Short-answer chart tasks
*-*-*

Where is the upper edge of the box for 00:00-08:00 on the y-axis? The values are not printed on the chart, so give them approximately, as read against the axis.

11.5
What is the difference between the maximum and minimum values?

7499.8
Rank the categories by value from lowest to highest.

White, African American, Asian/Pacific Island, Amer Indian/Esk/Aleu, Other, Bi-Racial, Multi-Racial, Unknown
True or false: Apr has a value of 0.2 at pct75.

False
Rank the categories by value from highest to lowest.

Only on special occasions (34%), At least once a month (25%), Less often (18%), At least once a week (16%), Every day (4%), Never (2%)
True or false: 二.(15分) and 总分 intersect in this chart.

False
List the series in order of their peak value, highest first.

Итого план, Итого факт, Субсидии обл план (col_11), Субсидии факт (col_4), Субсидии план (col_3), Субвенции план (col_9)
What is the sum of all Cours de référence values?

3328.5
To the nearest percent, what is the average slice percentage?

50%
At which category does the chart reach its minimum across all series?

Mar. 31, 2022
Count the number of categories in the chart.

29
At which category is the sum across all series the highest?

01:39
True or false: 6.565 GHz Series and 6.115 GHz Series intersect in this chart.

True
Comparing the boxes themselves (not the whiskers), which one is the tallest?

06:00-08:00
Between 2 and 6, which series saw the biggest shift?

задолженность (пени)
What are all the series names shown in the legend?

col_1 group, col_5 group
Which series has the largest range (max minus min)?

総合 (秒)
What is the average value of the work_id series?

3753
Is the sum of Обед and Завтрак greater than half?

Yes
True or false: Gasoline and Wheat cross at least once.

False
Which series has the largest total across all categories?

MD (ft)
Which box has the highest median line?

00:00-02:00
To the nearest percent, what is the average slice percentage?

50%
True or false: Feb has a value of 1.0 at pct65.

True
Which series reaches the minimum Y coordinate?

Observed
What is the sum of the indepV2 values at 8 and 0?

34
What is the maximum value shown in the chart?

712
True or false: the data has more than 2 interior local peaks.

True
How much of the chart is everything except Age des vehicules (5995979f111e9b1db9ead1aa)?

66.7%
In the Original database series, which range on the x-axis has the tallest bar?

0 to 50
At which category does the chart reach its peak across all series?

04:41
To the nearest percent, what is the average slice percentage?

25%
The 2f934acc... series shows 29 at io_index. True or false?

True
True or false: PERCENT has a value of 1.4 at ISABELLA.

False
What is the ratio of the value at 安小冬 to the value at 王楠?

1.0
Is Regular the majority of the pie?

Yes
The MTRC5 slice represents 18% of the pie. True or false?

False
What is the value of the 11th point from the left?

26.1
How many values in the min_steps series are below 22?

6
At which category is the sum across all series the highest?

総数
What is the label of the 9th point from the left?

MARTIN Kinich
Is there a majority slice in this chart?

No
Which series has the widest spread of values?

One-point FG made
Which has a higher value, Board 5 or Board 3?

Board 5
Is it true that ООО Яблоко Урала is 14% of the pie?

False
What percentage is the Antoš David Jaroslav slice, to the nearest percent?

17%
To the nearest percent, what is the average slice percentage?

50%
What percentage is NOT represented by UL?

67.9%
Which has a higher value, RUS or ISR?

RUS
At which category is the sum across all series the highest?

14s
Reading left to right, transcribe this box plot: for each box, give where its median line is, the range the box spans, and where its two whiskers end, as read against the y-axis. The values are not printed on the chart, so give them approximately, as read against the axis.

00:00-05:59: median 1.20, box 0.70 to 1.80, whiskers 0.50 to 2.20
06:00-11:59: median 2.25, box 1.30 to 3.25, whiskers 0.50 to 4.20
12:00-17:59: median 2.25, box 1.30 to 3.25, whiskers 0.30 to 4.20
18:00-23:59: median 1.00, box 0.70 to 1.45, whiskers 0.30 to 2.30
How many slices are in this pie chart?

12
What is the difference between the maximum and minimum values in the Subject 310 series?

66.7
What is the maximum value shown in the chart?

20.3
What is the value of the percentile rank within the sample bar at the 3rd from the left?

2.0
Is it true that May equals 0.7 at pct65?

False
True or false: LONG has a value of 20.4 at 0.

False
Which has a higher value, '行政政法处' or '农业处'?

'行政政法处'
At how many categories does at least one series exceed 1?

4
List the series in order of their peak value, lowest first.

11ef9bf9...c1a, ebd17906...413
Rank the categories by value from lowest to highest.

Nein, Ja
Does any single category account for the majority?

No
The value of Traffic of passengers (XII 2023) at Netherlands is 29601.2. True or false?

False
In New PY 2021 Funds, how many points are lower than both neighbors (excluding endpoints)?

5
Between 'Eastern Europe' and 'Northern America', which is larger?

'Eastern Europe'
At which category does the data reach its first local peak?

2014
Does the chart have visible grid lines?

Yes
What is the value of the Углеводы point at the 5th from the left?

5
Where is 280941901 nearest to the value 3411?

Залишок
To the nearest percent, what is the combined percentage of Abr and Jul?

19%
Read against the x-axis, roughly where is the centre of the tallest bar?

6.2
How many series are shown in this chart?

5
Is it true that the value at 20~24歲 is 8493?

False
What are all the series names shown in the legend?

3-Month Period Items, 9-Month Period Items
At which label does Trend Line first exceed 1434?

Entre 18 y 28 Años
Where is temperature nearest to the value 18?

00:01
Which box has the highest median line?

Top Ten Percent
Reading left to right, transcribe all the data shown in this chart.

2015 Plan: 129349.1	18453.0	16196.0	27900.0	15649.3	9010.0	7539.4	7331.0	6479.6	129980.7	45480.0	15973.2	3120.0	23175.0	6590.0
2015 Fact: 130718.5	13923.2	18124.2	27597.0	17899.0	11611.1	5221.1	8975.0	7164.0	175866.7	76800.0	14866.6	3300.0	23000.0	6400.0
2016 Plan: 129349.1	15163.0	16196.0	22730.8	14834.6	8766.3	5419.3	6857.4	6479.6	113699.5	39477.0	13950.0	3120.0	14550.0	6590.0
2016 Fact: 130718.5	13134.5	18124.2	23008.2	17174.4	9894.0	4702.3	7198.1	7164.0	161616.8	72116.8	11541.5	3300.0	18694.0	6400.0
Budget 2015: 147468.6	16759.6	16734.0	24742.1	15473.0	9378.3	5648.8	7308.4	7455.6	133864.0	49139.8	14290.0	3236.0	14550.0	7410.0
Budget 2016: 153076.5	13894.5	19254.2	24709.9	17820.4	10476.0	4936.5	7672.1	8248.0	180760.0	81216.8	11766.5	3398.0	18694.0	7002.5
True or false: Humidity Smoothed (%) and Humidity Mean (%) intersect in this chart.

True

*-*-*

Exercise requirements: Recast the records above as a Markdown table with the columns "Row" and "Line", one numbered row per line, leaving out blank lines.

Response for this exercise:
| Row | Line |
|---|---|
| 1 | Where is the upper edge of the box for 00:00-08:00 on the y-axis? The values are not printed on the chart, so give them approximately, as read against the axis. |
| 2 | 11.5 |
| 3 | What is the difference between the maximum and minimum values? |
| 4 | 7499.8 |
| 5 | Rank the categories by value from lowest to highest. |
| 6 | White, African American, Asian/Pacific Island, Amer Indian/Esk/Aleu, Other, Bi-Racial, Multi-Racial, Unknown |
| 7 | True or false: Apr has a value of 0.2 at pct75. |
| 8 | False |
| 9 | Rank the categories by value from highest to lowest. |
| 10 | Only on special occasions (34%), At least once a month (25%), Less often (18%), At least once a week (16%), Every day (4%), Never (2%) |
| 11 | True or false: 二.(15分) and 总分 intersect in this chart. |
| 12 | False |
| 13 | List the series in order of their peak value, highest first. |
| 14 | Итого план, Итого факт, Субсидии обл план (col_11), Субсидии факт (col_4), Субсидии план (col_3), Субвенции план (col_9) |
| 15 | What is the sum of all Cours de référence values? |
| 16 | 3328.5 |
| 17 | To the nearest percent, what is the average slice percentage? |
| 18 | 50% |
| 19 | At which category does the chart reach its minimum across all series? |
| 20 | Mar. 31, 2022 |
| 21 | Count the number of categories in the chart. |
| 22 | 29 |
| 23 | At which category is the sum across all series the highest? |
| 24 | 01:39 |
| 25 | True or false: 6.565 GHz Series and 6.115 GHz Series intersect in this chart. |
| 26 | True |
| 27 | Comparing the boxes themselves (not the whiskers), which one is the tallest? |
| 28 | 06:00-08:00 |
| 29 | Between 2 and 6, which series saw the biggest shift? |
| 30 | задолженность (пени) |
| 31 | What are all the series names shown in the legend? |
| 32 | col_1 group, col_5 group |
| 33 | Which series has the largest range (max minus min)? |
| 34 | 総合 (秒) |
| 35 | What is the average value of the work_id series? |
| 36 | 3753 |
| 37 | Is the sum of Обед and Завтрак greater than half? |
| 38 | Yes |
| 39 | True or false: Gasoline and Wheat cross at least once. |
| 40 | False |
| 41 | Which series has the largest total across all categories? |
| 42 | MD (ft) |
| 43 | Which box has the highest median line? |
| 44 | 00:00-02:00 |
| 45 | To the nearest percent, what is the average slice percentage? |
| 46 | 50% |
| 47 | True or false: Feb has a value of 1.0 at pct65. |
| 48 | True |
| 49 | Which series reaches the minimum Y coordinate? |
| 50 | Observed |
| 51 | What is the sum of the indepV2 values at 8 and 0? |
| 52 | 34 |
| 53 | What is the maximum value shown in the chart? |
| 54 | 712 |
| 55 | True or false: the data has more than 2 interior local peaks. |
| 56 | True |
| 57 | How much of the chart is everything except Age des vehicules (5995979f111e9b1db9ead1aa)? |
| 58 | 66.7% |
| 59 | In the Original database series, which range on the x-axis has the tallest bar? |
| 60 | 0 to 50 |
| 61 | At which category does the chart reach its peak across all series? |
| 62 | 04:41 |
| 63 | To the nearest percent, what is the average slice percentage? |
| 64 | 25% |
| 65 | The 2f934acc... series shows 29 at io_index. True or false? |
| 66 | True |
| 67 | True or false: PERCENT has a value of 1.4 at ISABELLA. |
| 68 | False |
| 69 | What is the ratio of the value at 安小冬 to the value at 王楠? |
| 70 | 1.0 |
| 71 | Is Regular the majority of the pie? |
| 72 | Yes |
| 73 | The MTRC5 slice represents 18% of the pie. True or false? |
| 74 | False |
| 75 | What is the value of the 11th point from the left? |
| 76 | 26.1 |
| 77 | How many values in the min_steps series are below 22? |
| 78 | 6 |
| 79 | At which category is the sum across all series the highest? |
| 80 | 総数 |
| 81 | What is the label of the 9th point from the left? |
| 82 | MARTIN Kinich |
| 83 | Is there a majority slice in this chart? |
| 84 | No |
| 85 | Which series has the widest spread of values? |
| 86 | One-point FG made |
| 87 | Which has a higher value, Board 5 or Board 3? |
| 88 | Board 5 |
| 89 | Is it true that ООО Яблоко Урала is 14% of the pie? |
| 90 | False |
| 91 | What percentage is the Antoš David Jaroslav slice, to the nearest percent? |
| 92 | 17% |
| 93 | To the nearest percent, what is the average slice percentage? |
| 94 | 50% |
| 95 | What percentage is NOT represented by UL? |
| 96 | 67.9% |
| 97 | Which has a higher value, RUS or ISR? |
| 98 | RUS |
| 99 | At which category is the sum across all series the highest? |
| 100 | 14s |
| 101 | Reading left to right, transcribe this box plot: for each box, give where its median line is, the range the box spans, and where its two whiskers end, as read against the y-axis. The values are not printed on the chart, so give them approximately, as read against the axis. |
| 102 | 00:00-05:59: median 1.20, box 0.70 to 1.80, whiskers 0.50 to 2.20 |
| 103 | 06:00-11:59: median 2.25, box 1.30 to 3.25, whiskers 0.50 to 4.20 |
| 104 | 12:00-17:59: median 2.25, box 1.30 to 3.25, whiskers 0.30 to 4.20 |
| 105 | 18:00-23:59: median 1.00, box 0.70 to 1.45, whiskers 0.30 to 2.30 |
| 106 | How many slices are in this pie chart? |
| 107 | 12 |
| 108 | What is the difference between the maximum and minimum values in the Subject 310 series? |
| 109 | 66.7 |
| 110 | What is the maximum value shown in the chart? |
| 111 | 20.3 |
| 112 | What is the value of the percentile rank within the sample bar at the 3rd from the left? |
| 113 | 2.0 |
| 114 | Is it true that May equals 0.7 at pct65? |
| 115 | False |
| 116 | True or false: LONG has a value of 20.4 at 0. |
| 117 | False |
| 118 | Which has a higher value, '行政政法处' or '农业处'? |
| 119 | '行政政法处' |
| 120 | At how many categories does at least one series exceed 1? |
| 121 | 4 |
| 122 | List the series in order of their peak value, lowest first. |
| 123 | 11ef9bf9...c1a, ebd17906...413 |
| 124 | Rank the categories by value from lowest to highest. |
| 125 | Nein, Ja |
| 126 | Does any single category account for the majority? |
| 127 | No |
| 128 | The value of Traffic of passengers (XII 2023) at Netherlands is 29601.2. True or false? |
| 129 | False |
| 130 | In New PY 2021 Funds, how many points are lower than both neighbors (excluding endpoints)? |
| 131 | 5 |
| 132 | Between 'Eastern Europe' and 'Northern America', which is larger? |
| 133 | 'Eastern Europe' |
| 134 | At which category does the data reach its first local peak? |
| 135 | 2014 |
| 136 | Does the chart have visible grid lines? |
| 137 | Yes |
| 138 | What is the value of the Углеводы point at the 5th from the left? |
| 139 | 5 |
| 140 | Where is 280941901 nearest to the value 3411? |
| 141 | Залишок |
| 142 | To the nearest percent, what is the combined percentage of Abr and Jul? |
| 143 | 19% |
| 144 | Read against the x-axis, roughly where is the centre of the tallest bar? |
| 145 | 6.2 |
| 146 | How many series are shown in this chart? |
| 147 | 5 |
| 148 | Is it true that the value at 20~24歲 is 8493? |
| 149 | False |
| 150 | What are all the series names shown in the legend? |
| 151 | 3-Month Period Items, 9-Month Period Items |
| 152 | At which label does Trend Line first exceed 1434? |
| 153 | Entre 18 y 28 Años |
| 154 | Where is temperature nearest to the value 18? |
| 155 | 00:01 |
| 156 | Which box has the highest median line? |
| 157 | Top Ten Percent |
| 158 | Reading left to right, transcribe all the data shown in this chart. |
| 159 | 2015 Plan: 129349.1	18453.0	16196.0	27900.0	15649.3	9010.0	7539.4	7331.0	6479.6	129980.7	45480.0	15973.2	3120.0	23175.0	6590.0 |
| 160 | 2015 Fact: 130718.5	13923.2	18124.2	27597.0	17899.0	11611.1	5221.1	8975.0	7164.0	175866.7	76800.0	14866.6	3300.0	23000.0	6400.0 |
| 161 | 2016 Plan: 129349.1	15163.0	16196.0	22730.8	14834.6	8766.3	5419.3	6857.4	6479.6	113699.5	39477.0	13950.0	3120.0	14550.0	6590.0 |
| 162 | 2016 Fact: 130718.5	13134.5	18124.2	23008.2	17174.4	9894.0	4702.3	7198.1	7164.0	161616.8	72116.8	11541.5	3300.0	18694.0	6400.0 |
| 163 | Budget 2015: 147468.6	16759.6	16734.0	24742.1	15473.0	9378.3	5648.8	7308.4	7455.6	133864.0	49139.8	14290.0	3236.0	14550.0	7410.0 |
| 164 | Budget 2016: 153076.5	13894.5	19254.2	24709.9	17820.4	10476.0	4936.5	7672.1	8248.0	180760.0	81216.8	11766.5	3398.0	18694.0	7002.5 |
| 165 | True or false: Humidity Smoothed (%) and Humidity Mean (%) intersect in this chart. |
| 166 | True |